__What needs to be done__
Resume the purchase price clause below, writing what follows its final sentence.

__Text block__
○ ○ ○ ○
2.2 Purchase Price. Subject to the adjustments set forth in this Section
2.2, the Buyer agrees to pay the Purchase Price to the order of the Lender at
the Closing for the Purchased Assets. The amount of the Purchase Price shall be:
(a) decreased by of the total of all payments upon the Seller's trade accounts
receivable received by the Seller or by the Lender, during the period from and
including March 25, 2002 through and including March 29, 2002; and (b) increased
by the amount of all new accounts receivable created through shipments made in
the ordinary course of business during that period. All payments upon trade
accounts receivable received by the Seller or the Lender on or before March 29,
2002 shall not be included in the Purchased Assets. All such payments received
after March 29, 2002 shall be included in the Purchased Assets and the Seller
and the Lender will immediately forward any payments that they, or either of
them, receive on or after that date to the Buyer. The Purchase Price, as so
adjusted, shall be paid by wire transfer to the Lender in Dallas, Texas, in
immediately available funds, pursuant to wire instructions provided by the
Lender to the Buyer.
○ ○ ○ ○
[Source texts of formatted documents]

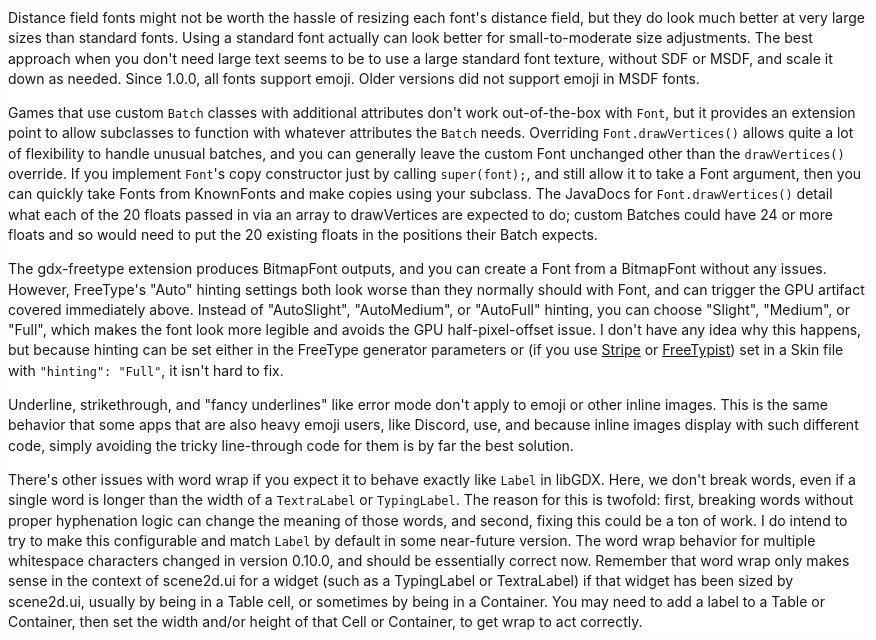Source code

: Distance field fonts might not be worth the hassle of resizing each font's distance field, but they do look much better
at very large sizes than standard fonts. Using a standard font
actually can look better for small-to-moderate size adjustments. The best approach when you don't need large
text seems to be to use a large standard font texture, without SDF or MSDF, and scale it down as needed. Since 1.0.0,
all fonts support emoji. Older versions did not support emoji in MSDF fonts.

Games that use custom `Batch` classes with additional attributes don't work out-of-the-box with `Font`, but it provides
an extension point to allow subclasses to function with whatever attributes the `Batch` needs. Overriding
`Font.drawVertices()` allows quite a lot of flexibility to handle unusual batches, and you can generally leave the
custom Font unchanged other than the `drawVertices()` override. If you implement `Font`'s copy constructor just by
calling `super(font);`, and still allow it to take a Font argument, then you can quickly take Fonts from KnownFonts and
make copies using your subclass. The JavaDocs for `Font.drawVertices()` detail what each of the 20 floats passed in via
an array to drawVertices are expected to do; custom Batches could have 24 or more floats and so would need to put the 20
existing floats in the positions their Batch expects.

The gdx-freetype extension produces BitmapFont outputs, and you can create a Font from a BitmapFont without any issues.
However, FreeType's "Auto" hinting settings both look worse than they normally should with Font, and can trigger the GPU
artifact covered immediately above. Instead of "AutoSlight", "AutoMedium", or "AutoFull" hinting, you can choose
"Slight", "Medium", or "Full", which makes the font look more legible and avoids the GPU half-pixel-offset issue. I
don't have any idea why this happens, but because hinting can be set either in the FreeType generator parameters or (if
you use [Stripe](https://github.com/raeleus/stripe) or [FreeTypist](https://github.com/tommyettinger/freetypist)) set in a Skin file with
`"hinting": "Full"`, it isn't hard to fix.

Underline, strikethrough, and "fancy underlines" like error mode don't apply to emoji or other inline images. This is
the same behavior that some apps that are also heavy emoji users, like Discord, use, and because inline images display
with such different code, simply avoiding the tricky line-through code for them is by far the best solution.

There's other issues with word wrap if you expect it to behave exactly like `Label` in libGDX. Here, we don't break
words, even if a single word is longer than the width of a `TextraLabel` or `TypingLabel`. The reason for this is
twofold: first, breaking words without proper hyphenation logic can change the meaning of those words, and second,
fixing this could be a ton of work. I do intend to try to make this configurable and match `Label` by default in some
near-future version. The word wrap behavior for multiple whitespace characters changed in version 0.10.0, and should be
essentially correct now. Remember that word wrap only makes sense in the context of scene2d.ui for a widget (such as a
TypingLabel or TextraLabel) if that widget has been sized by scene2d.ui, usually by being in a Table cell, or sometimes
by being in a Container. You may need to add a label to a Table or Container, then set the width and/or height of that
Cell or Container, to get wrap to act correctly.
○ ○ ○ ○
__Result of the task__
2.3 The Closing. The Closing shall take place at the offices of the
Buyer's counsel and the Seller's counsel on or before the Closing Date at such
time as the Seller and the Buyer may mutually determine. In no event shall the
Closing occur later than the Closing Date unless the parties hereto otherwise
mutually agree in writing.
2.4 Deliveries at the Closing. At the Closing, the Seller, as the
debtor-in possession in the Case, will deliver to the Buyer:
a. A Xxxx of Sale (the "Xxxx of Sale") in the form attached as Schedule
2.4 hereto;
b. All other documents which shall be necessary and sufficient to vest in
the Buyer all of the Seller's right, title and interest in and to the Purchased
Assets; and
c. All other documents necessary and sufficient to permit the Buyer to
file and/or record evidence of the transfer of the Purchased Assets in any
offices where such may be required to perfect or provide notice of that
conveyance.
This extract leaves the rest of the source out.